The quake was felt for several seconds in Bali, where people ran out of houses, hotels and restaurants.
“All the hotel guests were running so I did too. People filled the streets,” said Michelle Lindsay, an Australian tourist.
“A lot of officials were urging people not to panic.”
Najmul Akhyar, district chief of North Lombok, told MetroTV there was an electrical blackout so he was unable to assess the entire situation, but that at least three people had been killed.
Iwan Asmara, a Lombok disaster official, said people poured out of their homes in panic to move to higher ground, particularly in North Lombok and Mataram, the capital of West Nusa Tenggara province, which includes Lombok.
Lombok and Bali airports affected
The Bali and Lombok airports continued operating on Sunday night, according to the director general of civil aviation.
There had been a half-hour evacuation at the Lombok airport following the quake because the electricity went off. TV showed crying women consoling each other outside the airport.

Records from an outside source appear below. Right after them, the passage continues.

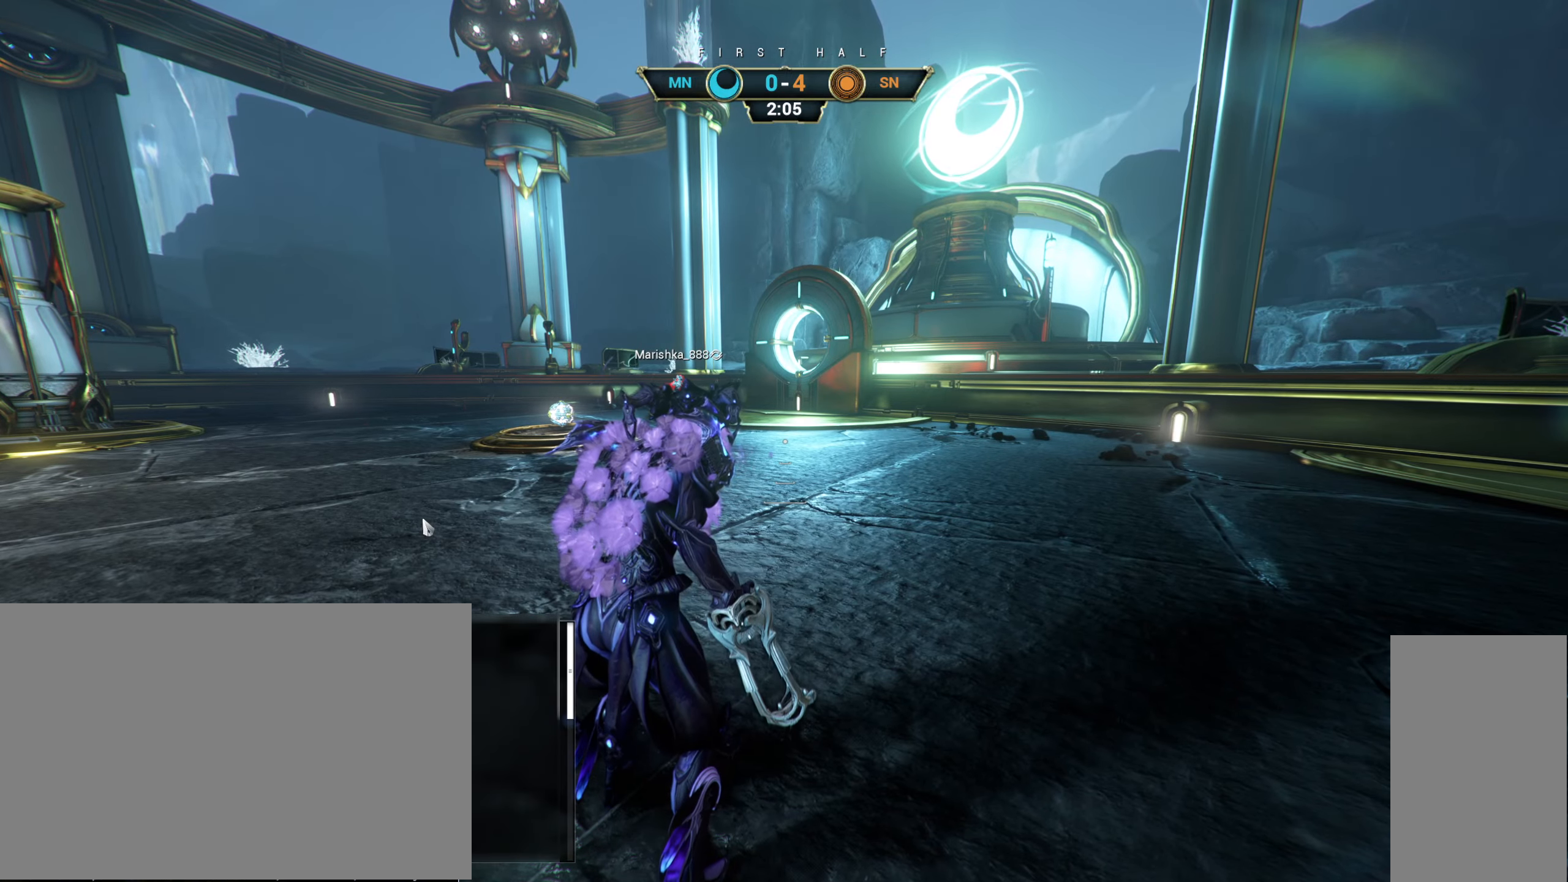
{"keys": ["w"], "mouse": [], "events": [[300, "mouse_left", "down"], [400, "mouse_left", "up"], [500, "w", "down"]]}
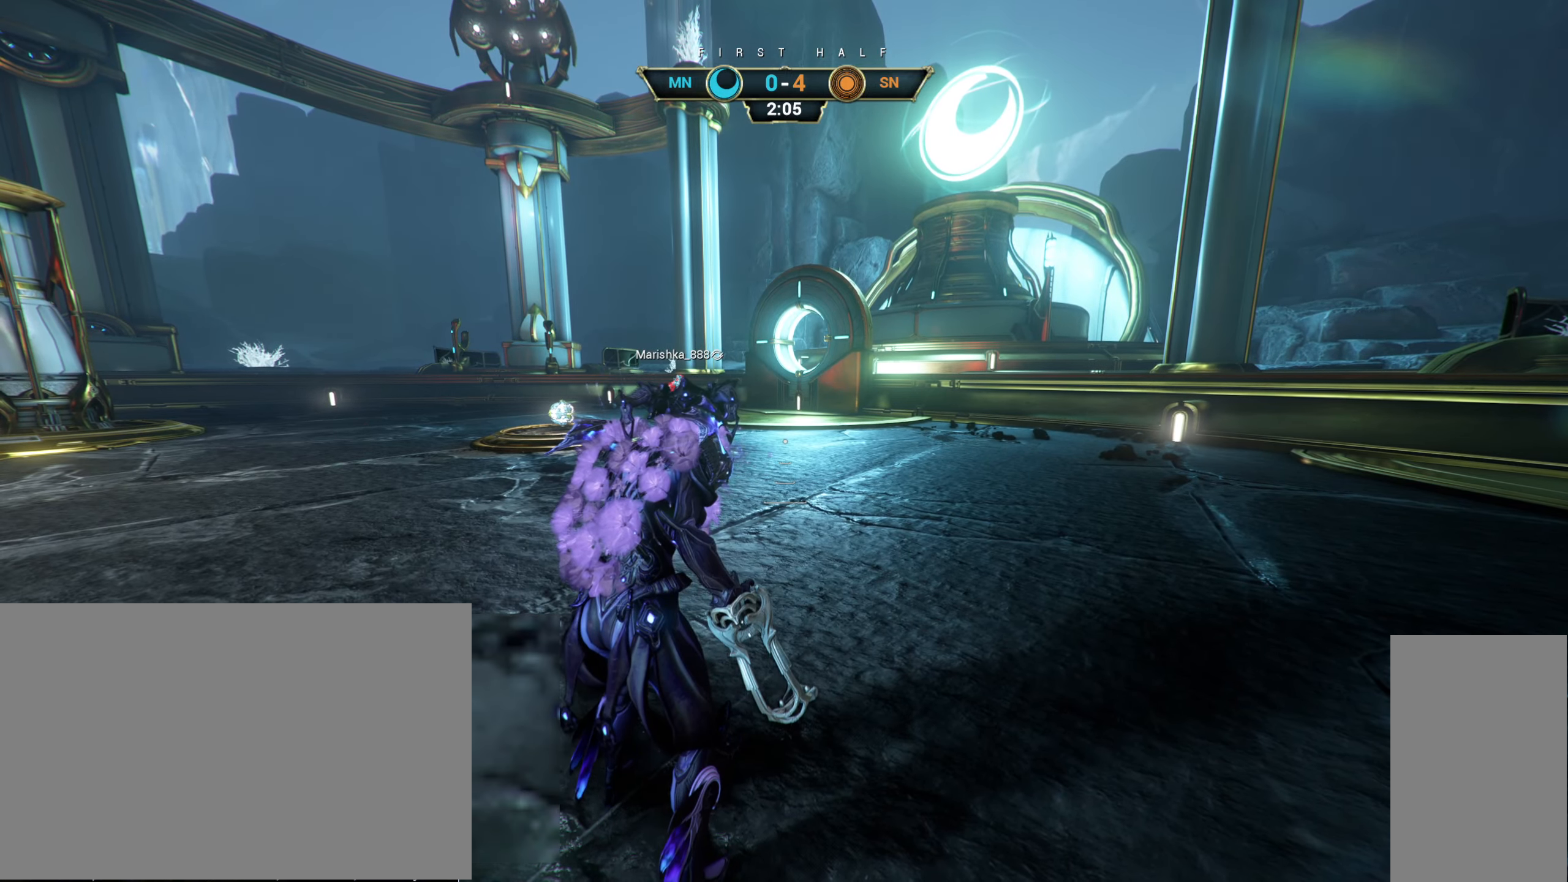
{"keys": ["w"], "mouse": [], "events": []}
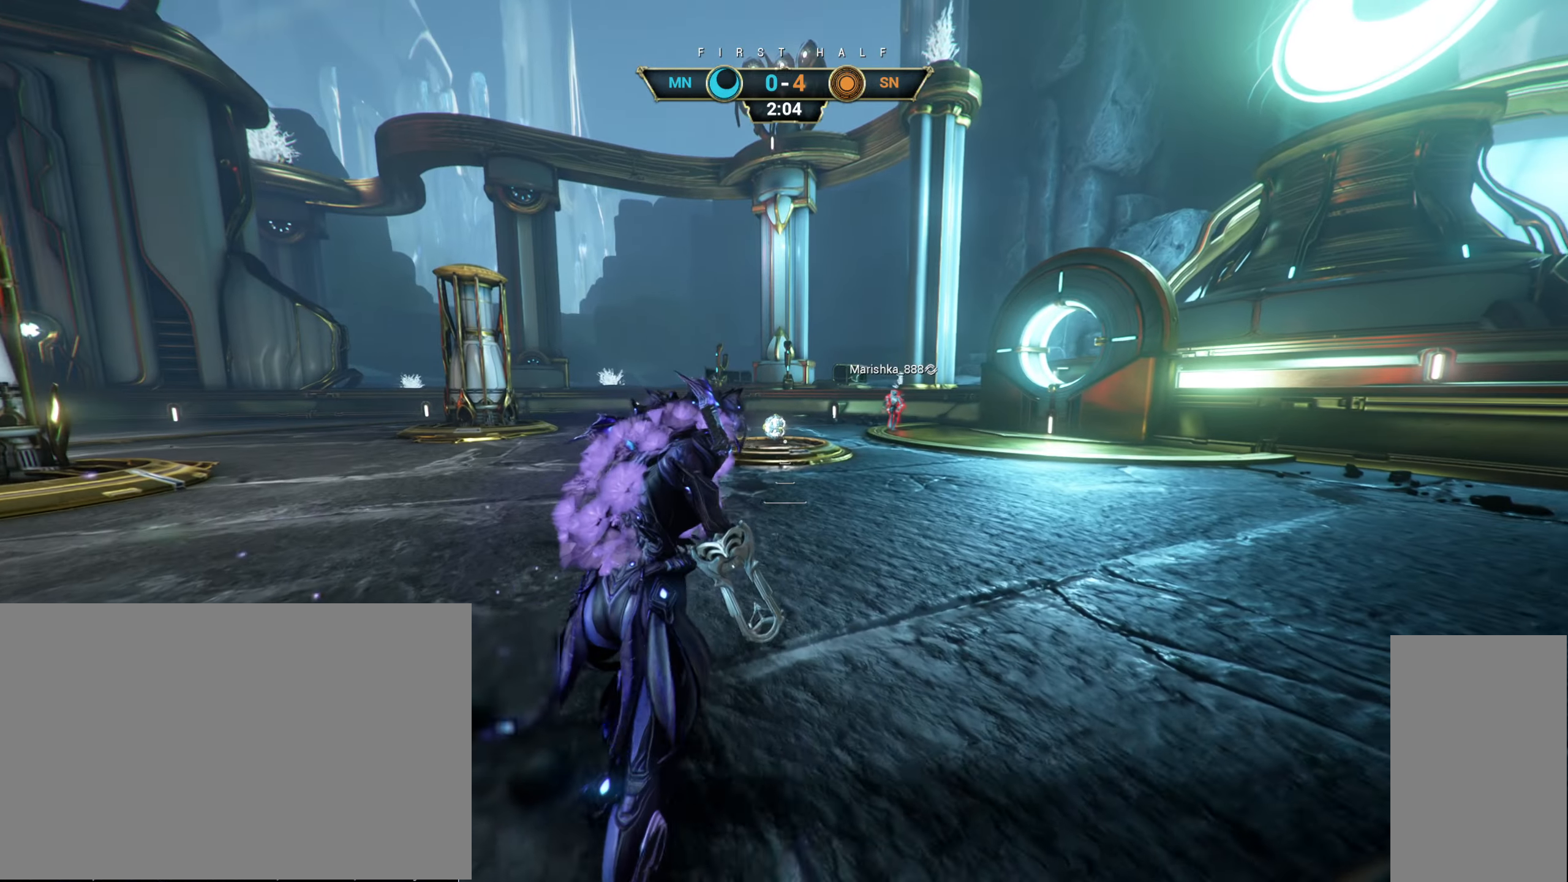
{"keys": ["w"], "mouse": [], "events": []}
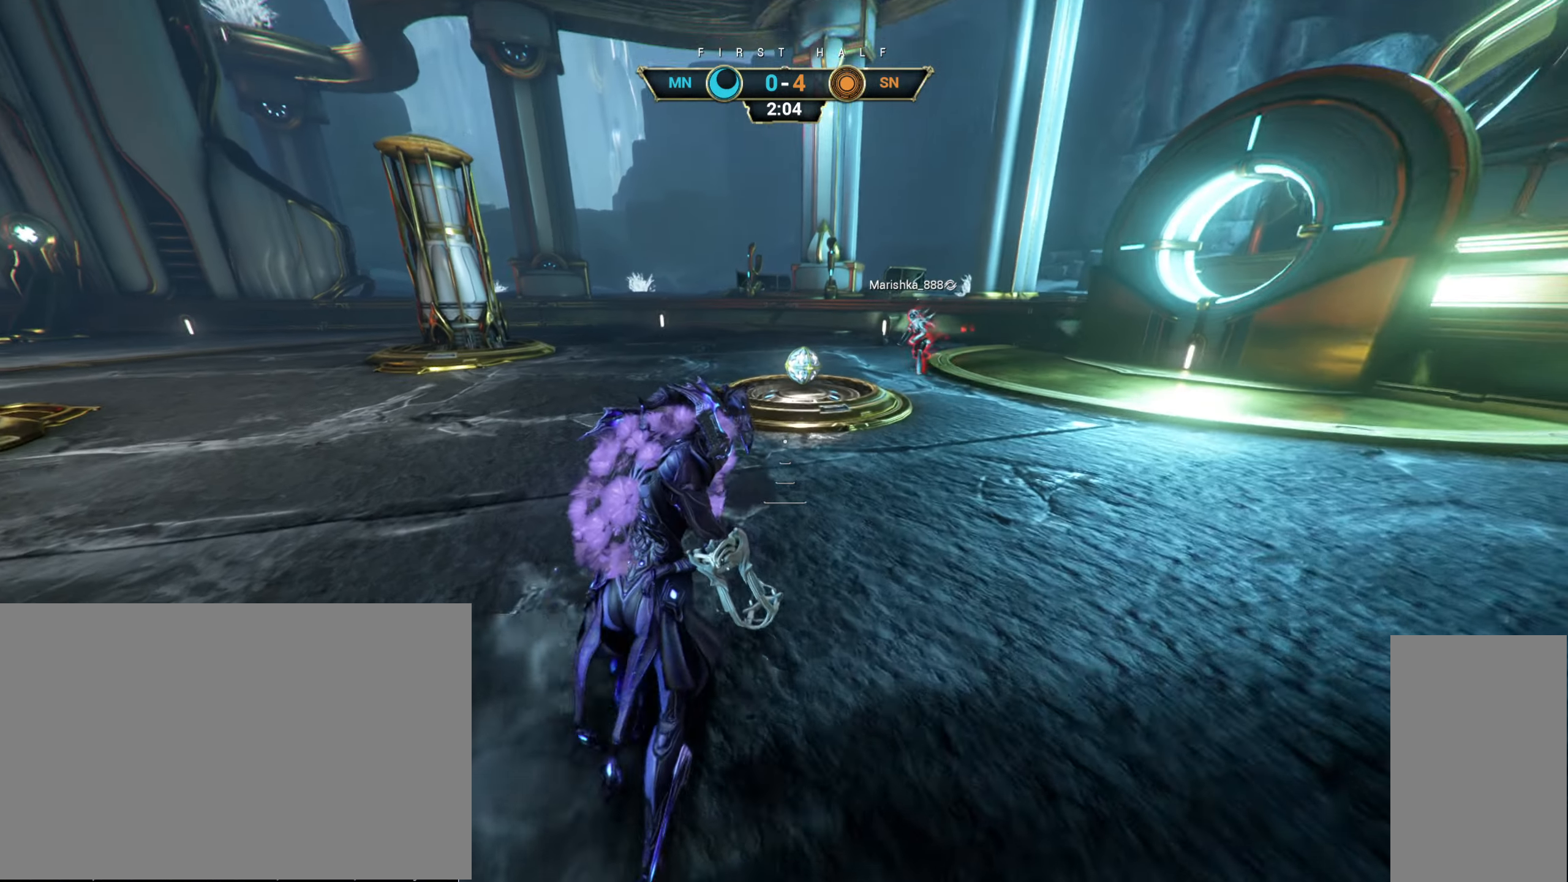
{"keys": [], "mouse": [], "events": [[333, "w", "up"]]}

There was also minor damage at Bali airport, with roof tiles dislodged, according to the Jakarta Post.
Flights to and from Bali and Lombok airports were running to schedule this morning.
Two quakes in a week
A magnitude 6.4 quake hit Lombok on July 29, killing 17 people.
Like Bali, Lombok is known for pristine beaches and mountains. Hotels and other buildings in both locations are not allowed to exceed the height of coconut palms.
Indonesia is prone to earthquakes due to its location on the Pacific “Ring of Fire”, an arc of volcanoes and fault lines in the Pacific Basin.
In December 2004, a massive, magnitude-9.1 earthquake off Sumatra island triggered a tsunami that killed 230,000 people in a dozen countries.